I bet Brad brought in a lot of investors because of his personal history and his vision and passion, but what is going to attract VC money into the game now? Remember they've been paying a full development and management staff for like 5 years now without a single source of revenue. As a rich guy, would you be willing to say well the main guy is dead and the whole thing smells iffy but let me go on and plop another 2 million into the hole? I think the money will run out and that will be that.
https://www.pcgamer.com/breaking-the...ed-everything/

Quote:
Most of the people at Sony were just as skeptical as the industry veterans Smedley tried to recruit.

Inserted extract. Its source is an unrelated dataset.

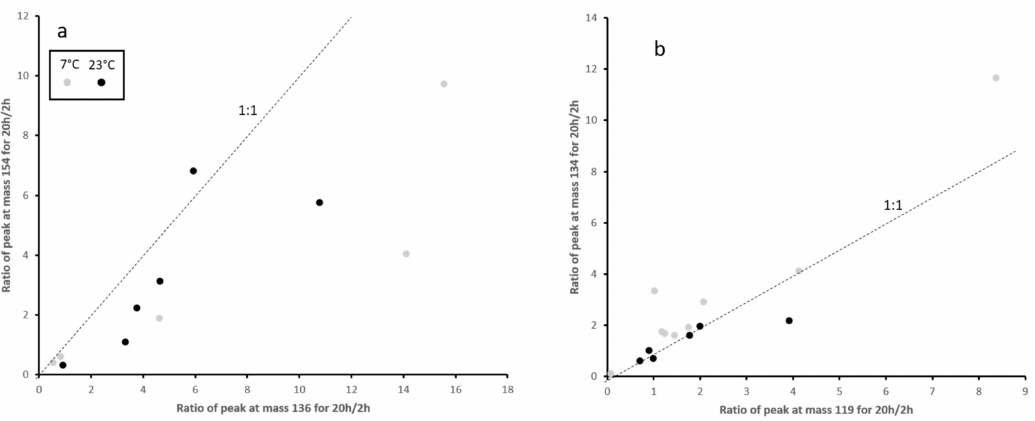
Figure 6. Mass spectra of experiments on 10 wt.% Rosemary loaded as an example.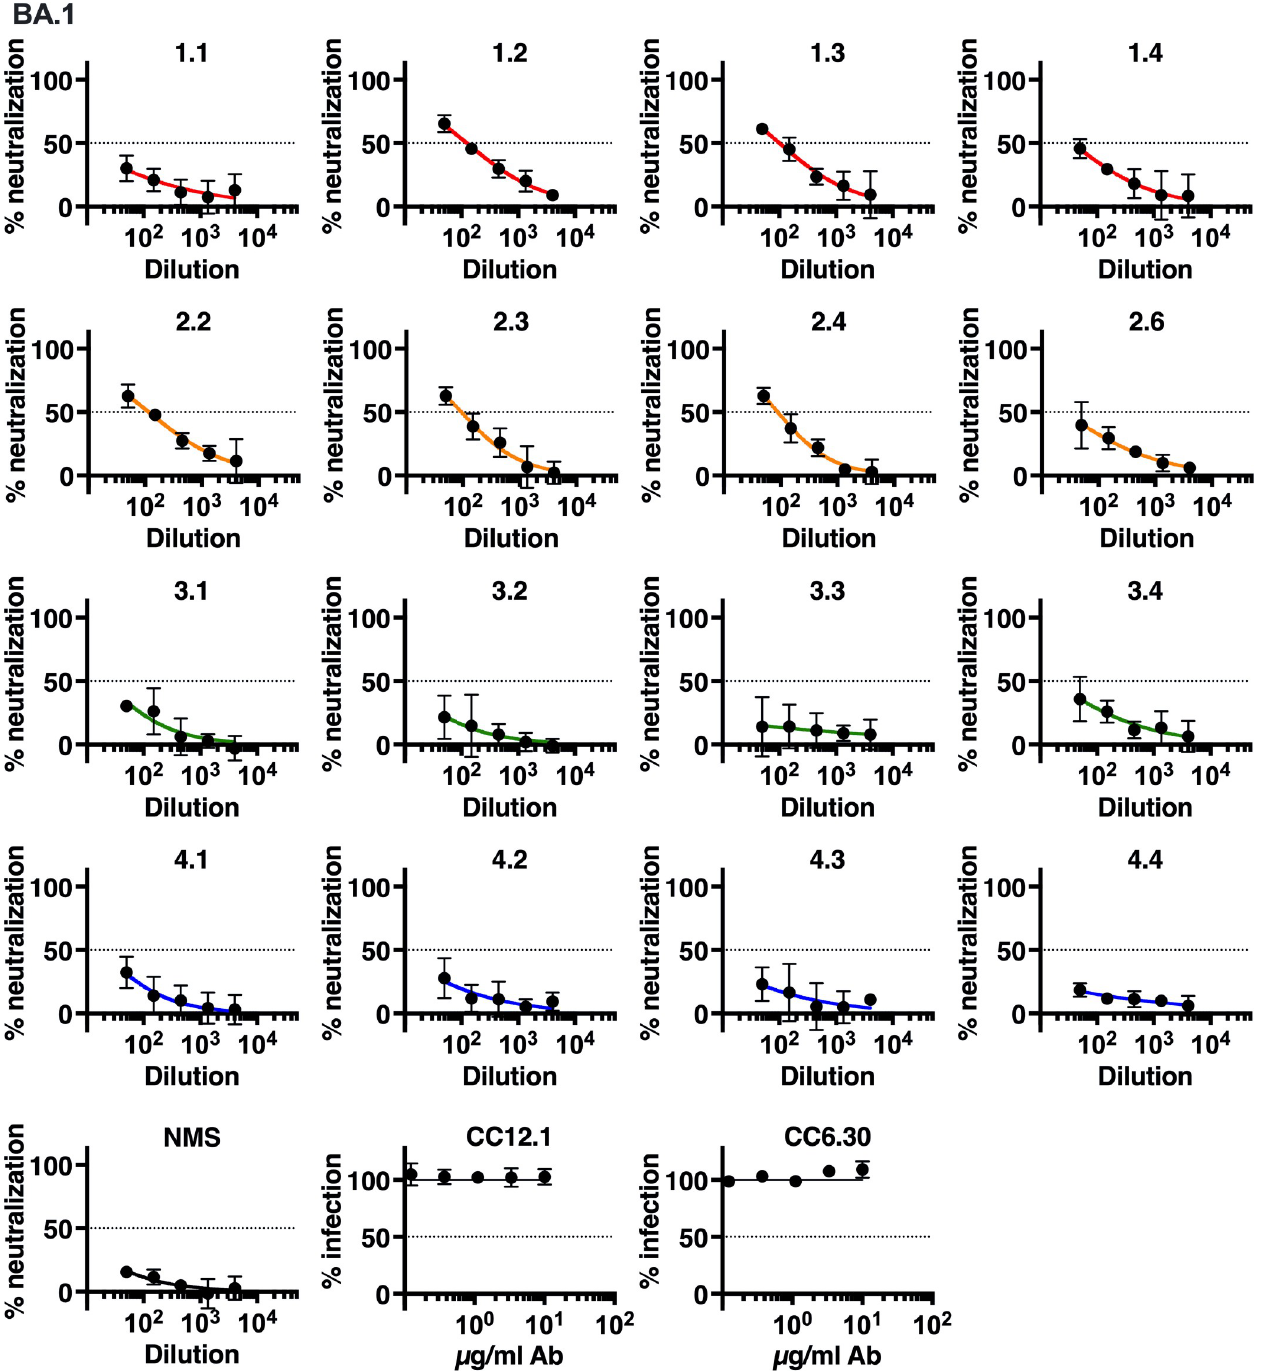
Fig 6. Neutralization of authentic SARS-CoV-2 VOC BA.1/Omicron isolate. Neutralization of authentic SARS-CoV-2 isolate BA.1 by immune sera was measured by focus reduction neutralization test (FRNT) on TMPRSS2-Vero cells. 3-fold serial dilutions started at 1:50. Percent neutralization and percent infection are relative to media-only controls. Data shown are the mean and SD of 4 biological replicates. Dotted lines mark 50% neutralization. Color scheme: red = group 1; orange = group 2; green = group 3; blue = group 4. NMS = normal mouse serum.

Rappaport says other developers at SISA took to calling the game "NeverQuest," while Smedley adds that the team was mockingly referred to as the "Ghouls and Goblins Guys" when they'd gather to play Magic: The Gathering in the lunchroom. "This was a studio that was filled with sports people," Smedley laughs. "And then this small group of us that was into Dungeons and Dragons."

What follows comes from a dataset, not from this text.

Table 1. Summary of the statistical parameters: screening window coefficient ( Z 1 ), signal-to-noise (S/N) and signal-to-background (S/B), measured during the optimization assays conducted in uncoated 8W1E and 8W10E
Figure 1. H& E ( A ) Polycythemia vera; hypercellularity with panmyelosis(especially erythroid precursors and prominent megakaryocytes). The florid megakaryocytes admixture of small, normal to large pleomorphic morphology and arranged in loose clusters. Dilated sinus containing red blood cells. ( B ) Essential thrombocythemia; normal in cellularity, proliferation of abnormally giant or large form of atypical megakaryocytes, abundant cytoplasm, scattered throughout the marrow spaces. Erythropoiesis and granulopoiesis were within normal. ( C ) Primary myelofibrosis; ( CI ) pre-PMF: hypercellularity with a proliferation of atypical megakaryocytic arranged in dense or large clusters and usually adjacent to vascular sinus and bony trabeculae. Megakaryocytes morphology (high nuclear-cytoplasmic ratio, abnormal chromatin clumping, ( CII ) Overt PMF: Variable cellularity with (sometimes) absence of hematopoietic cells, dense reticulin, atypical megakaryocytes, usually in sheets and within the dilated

That's how EverQuest first came to life, in the bullpen of a PlayStation studio where everyone was either ignorant of its existence or convinced that the bizarre high-fantasy RPG would fail. As Smedley would later realize, it was the perfect place.
A well-written article with lots of obscure details about the game's early beginnings, like how the bumble bee girl from the Blind Melon music video became the inspiration for bixies and how the team often slept underneath their desks in order keep pace with development. It also points out that there was no real market for EverQuest during its embryotic period in 1996. There were MUDs (free) and there were online sports games that charged users by the hour to play.

Also, not to take anything away from McQuaid, but it wasn't his singular vision. The article mentions Brad McQuaid along with Steven Clover, Rosie Rappaport, Bill Trost, John Smedley, Vince Harron, and even a pizza guy who became one of the level designers on enthusiasm alone, but obviously there were others. Even so...

Quote:
"After EverQuest had shipped, John told me that it was almost cancelled five or six times," McQuaid says. "He never told me at the time and I'm glad he didn't."
Oh and welcome to the OP. Hope your IP exemption went through.